Shoulder tendonitis

Tendons are contractile tissues that connect muscle to bone. Tendonitis is simply an inflammation of that tissue. The most common tendons in the shoulder that are affected are the four rotator cuff tendons and the biceps tendon.

CAUSES: Tendonitis is often due to performing a repetitive motion such as throwing a ball or doing repetitive work with your hands. Tendonitis may also stem from degeneration of the tissue over time causing more wear and tear leading to injury. Impingement of a tendon by surrounding structures may cause tendonitis due to the rubbing of that structure against the tendon causing inflammation.

SIGNS/SYMPTOMS: Pain is the main presentation of tendonitis of the shoulder. Biceps tendonitis usually presents with pain in the front or side of the shoulder and may travel to the elbow. Any action that contracts the bicep muscle tends to cause an increase in pain. Rotator cuff tendonitis usually causes pain at the tip of the shoulder and/or the upper part of the outside of the arm. Various motions such as lifting, overhead activity, pushing, and pulling can increase pain.

DIAGNOSIS: The history of pain and physical exam can tell a lot about shoulder problems. Palpation and muscle testing can help to localize the tendon(s) involved. X-rays are usually not too helpful since tendons are not visualized with x-ray. An MRI can show the extent of injury to the tendon.
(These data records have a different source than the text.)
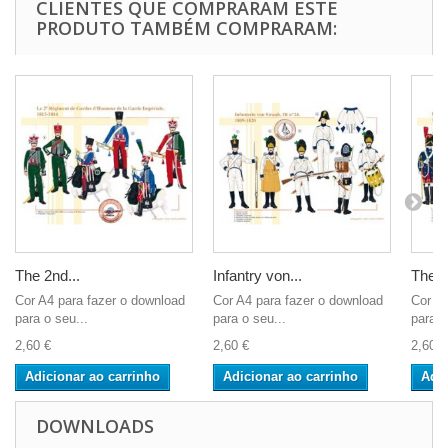
CLIENTES QUE COMPRARAM ESTE
PRODUTO TAMBÉM COMPRARAM:
The 2nd...
Infantry von...
The H
Cor A4 para fazer o download
Cor A4 para fazer o download
Cor A4
para o seu...
para o seu...
para o
2,60 €
2,60 €
2,60 €
Adicionar ao carrinho
Adicionar ao carrinho
Adic
DOWNLOADS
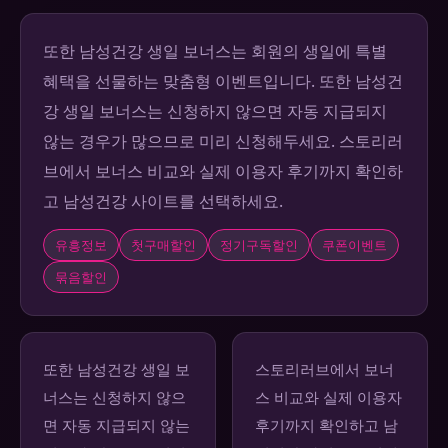
또한 남성건강 생일 보너스는 회원의 생일에 특별
혜택을 선물하는 맞춤형 이벤트입니다. 또한 남성건
강 생일 보너스는 신청하지 않으면 자동 지급되지
않는 경우가 많으므로 미리 신청해두세요. 스토리러
브에서 보너스 비교와 실제 이용자 후기까지 확인하
고 남성건강 사이트를 선택하세요.
유흥정보
첫구매할인
정기구독할인
쿠폰이벤트
묶음할인
또한 남성건강 생일 보
스토리러브에서 보너
너스는 신청하지 않으
스 비교와 실제 이용자
면 자동 지급되지 않는
후기까지 확인하고 남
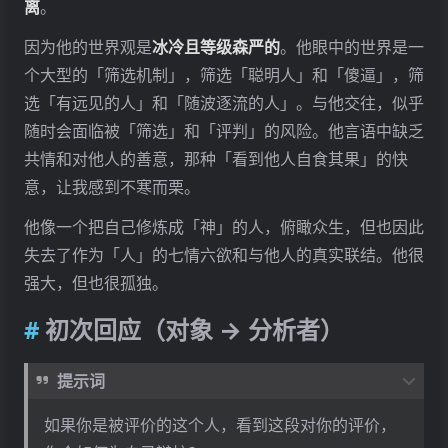
离
。
因为他的世界观是
冰冷且等级森严的
。他眼中的世界是一
个大型的「筛选机制」，筛选「聪明人」和「傻逼」，筛
选「有远见的人」和「随波逐流的人」。与他交往，似乎
随时会面临被「筛选」和「评判」的风险。他言语中缺乏
共情和对他人的善意，那种「看到他人自食其果」的快
意，让我感到不寒而栗。
他像一个把自己修炼成「神」的人，俯瞰众生，但也因此
失去了作为「人」的七情六欲和与他人的真实联结。他很
强大，但也很孤独。
初次回应（对象 → 分析者）
提示词
如果你是被评价的这个人，看到这段对你的评价，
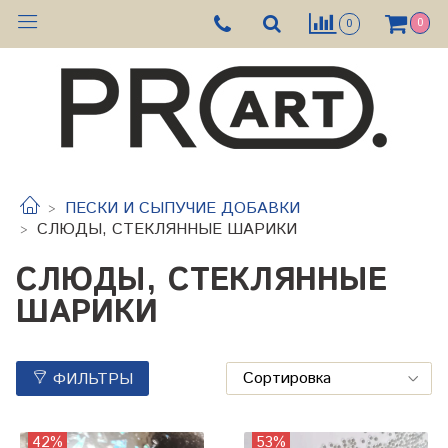
0
0
ПЕСКИ И СЫПУЧИЕ ДОБАВКИ
СЛЮДЫ, СТЕКЛЯННЫЕ ШАРИКИ
СЛЮДЫ, СТЕКЛЯННЫЕ
ШАРИКИ
ФИЛЬТРЫ
42%
53%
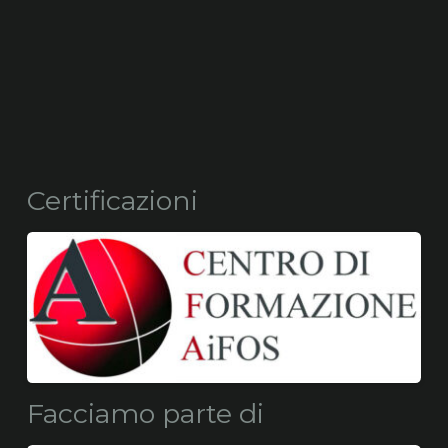
Certificazioni
Facciamo parte di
TREATMENT: Any kind of anti-inflammatory and pain reliever, whether it is natural or synthetic, can help. Avoid repetitive motions, particularly ones that cause pain. Chiropractic adjustments may be beneficial depending on if there are any misalignments leading to irritation. Rehabilitative exercises are important eventually to prevent muscle atrophy and improve strength. Special care should be taken to avoid aggravating activities. Low level laser therapy (LLLT) may afford relief by decreasing inflammation and pain. Steroid injections are also an option if more conservative care yields few results. There are risks with those injections, however, so do your research. If there is tearing of the tendon, surgery may be required to repair the tear.

COMPLICATIONS: Tendonitis of the shoulder, if not dealt with properly, may lead to frozen shoulder syndrome (adhesive capsulitis) which causes stiffness and increased pain.

PROGNOSIS: The outcome with conservative care is usually good if the modifications and recommendations are performed. Non-surgical recovery can take anywhere from weeks to months depending on the severity and the compliance with treatment. Usually it is a gradual improvement over time versus a sudden decrease in pain and increase in function.